▸ **SELECTED EXTRACT**:
────────────────────

T.J. Maxx’s missed opportunity

Editor’s note: The following is a guest post from Dan Slavin, CEO and cofounder of CodeBroker, a provider of mobile marketing solutions.

Amid a wave of store closures by Macy’s, JCPenney, Staples and others, T.J. Maxx is bucking the trend in the opposite direction with plans to open 1,300 stores.

How is the outlet pulling it off? In every success story, there are multiple contributing factors, but the clothing chain can’t attribute any amount of success to its troubled loyalty program. One consumer commented the following to T.J. Maxx’s Facebook page:

“Funny, I scan my card every single time I shop (and I’ve spent thousands) but have never seen any sort of ‘reward.’ More like a reward for TJM to track my spending habits.”

The feedback is rife with printable (i.e., less profanity-laced) comments from customers, some claiming that even the employees don’t know the purpose of the rewards card. Yet, the company is doing well despite its seemingly pointless incentive program.

One doesn’t have to look much further than those comments on Facebook to understand that loyal customers at the store’s outlets are alienated by a poorly implemented program. T.J. Maxx is a smart operation based on its success and recent expansion, but these poor customer experiences represent a missed opportunity for the normally savvy retailer.

────────────────────

▸ **REQUIRED ACTIONS**:
(a) Name every retailer that the article on T.J. Maxx lists as closing stores.
(b) Answer these questions from the article on T.J. Maxx:
(i) How many stores does T.J. Maxx plan to open?
(ii) On what page did the quoted consumer post a comment?
(iii) What company did the guest author cofound?
(c) Carry on the article about T.J. Maxx's loyalty program, starting after its last sentence.

(Records from a collection)
────────────────────

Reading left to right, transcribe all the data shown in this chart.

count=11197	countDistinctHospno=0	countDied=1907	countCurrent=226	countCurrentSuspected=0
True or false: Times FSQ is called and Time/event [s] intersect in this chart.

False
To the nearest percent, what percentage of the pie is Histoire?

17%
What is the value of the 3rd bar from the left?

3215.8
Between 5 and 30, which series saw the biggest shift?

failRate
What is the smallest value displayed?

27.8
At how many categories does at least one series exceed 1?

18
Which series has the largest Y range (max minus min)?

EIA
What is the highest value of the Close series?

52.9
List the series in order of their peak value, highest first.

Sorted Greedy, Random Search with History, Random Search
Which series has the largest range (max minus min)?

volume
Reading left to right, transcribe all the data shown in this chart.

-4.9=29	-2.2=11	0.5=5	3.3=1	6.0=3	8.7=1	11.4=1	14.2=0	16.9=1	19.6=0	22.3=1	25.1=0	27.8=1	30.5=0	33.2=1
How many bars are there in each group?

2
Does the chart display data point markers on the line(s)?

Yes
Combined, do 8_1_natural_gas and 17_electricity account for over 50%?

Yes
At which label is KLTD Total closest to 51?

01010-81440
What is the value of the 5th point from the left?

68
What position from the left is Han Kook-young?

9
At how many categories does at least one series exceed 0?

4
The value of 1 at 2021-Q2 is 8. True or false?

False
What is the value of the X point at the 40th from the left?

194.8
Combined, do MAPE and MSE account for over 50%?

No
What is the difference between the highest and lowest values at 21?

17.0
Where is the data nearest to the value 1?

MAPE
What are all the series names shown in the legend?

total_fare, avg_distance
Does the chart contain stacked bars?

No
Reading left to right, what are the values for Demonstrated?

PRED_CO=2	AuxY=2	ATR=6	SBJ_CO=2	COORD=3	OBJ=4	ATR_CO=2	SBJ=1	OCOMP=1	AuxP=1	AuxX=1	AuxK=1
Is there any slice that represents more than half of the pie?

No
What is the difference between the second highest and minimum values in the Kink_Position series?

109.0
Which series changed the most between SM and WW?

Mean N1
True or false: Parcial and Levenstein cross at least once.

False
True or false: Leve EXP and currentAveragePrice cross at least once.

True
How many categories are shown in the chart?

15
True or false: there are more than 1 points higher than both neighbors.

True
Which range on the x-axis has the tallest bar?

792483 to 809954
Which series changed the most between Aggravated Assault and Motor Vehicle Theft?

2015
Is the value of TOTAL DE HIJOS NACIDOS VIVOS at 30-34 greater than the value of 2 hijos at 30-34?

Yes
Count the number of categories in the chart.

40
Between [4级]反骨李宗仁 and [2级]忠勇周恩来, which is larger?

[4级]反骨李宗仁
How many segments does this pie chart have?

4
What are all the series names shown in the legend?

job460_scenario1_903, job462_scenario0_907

────────────────────

▸ **TASK-BY-TASK RESULTS**:
(a) Macy's, JCPenney and Staples.

(b)
(i) 1,300 stores.
(ii) T.J. Maxx's Facebook page.
(iii) CodeBroker.

(c)
For a loyalty program to shine, retailers must “give to get.” Shoppers should receive discounts or special offers in return for handing over their personal information and purchasing habits. When that exchange doesn’t happen, customers are left to question the company’s motives with this data, per the above comment.

To solve this problem, major retail outlets like T.J. Maxx can streamline and revitalize their troubled loyalty program by integrating it with their digital marketing plans. With that in mind, here are three concrete steps T.J. Maxx can take to fix its current failed program:

  • Modernize its physical card program with a digital card that allows customers to access rewards and point balances from a smartphone.
  • Give customers access to their loyalty program seamlessly via all the popular mobile technologies: text message, mobile app, email, digital wallet and Facebook.
  • Empower customers to engage with their loyalty program across all retail channels, including desktop, mobile, in-store and online.

A CodeBroker shopper loyalty survey of 1,200 consumers supports this approach. A vast majority (71%) of U.S. consumers across all age groups and income levels reported that they would be more likely to use their loyalty cards and aspects of that, including rewards, point balances, offers and tips on how to earn more, from their phone. Seventy percent of shoppers said they would use a mobile version of their card if they didn’t have to sign into a website or download an app.

By merging a traditional loyalty program with a digital mobile channel, retailers gain significant insight into how the program is performing across multiple platforms. Armed with these analytics, distributing benefits and special offers can be done in a targeted, results-oriented manner. Who is redeeming the special offers? What channel is the most popular? Efforts can then be scaled up or down according to specific customers or demographics.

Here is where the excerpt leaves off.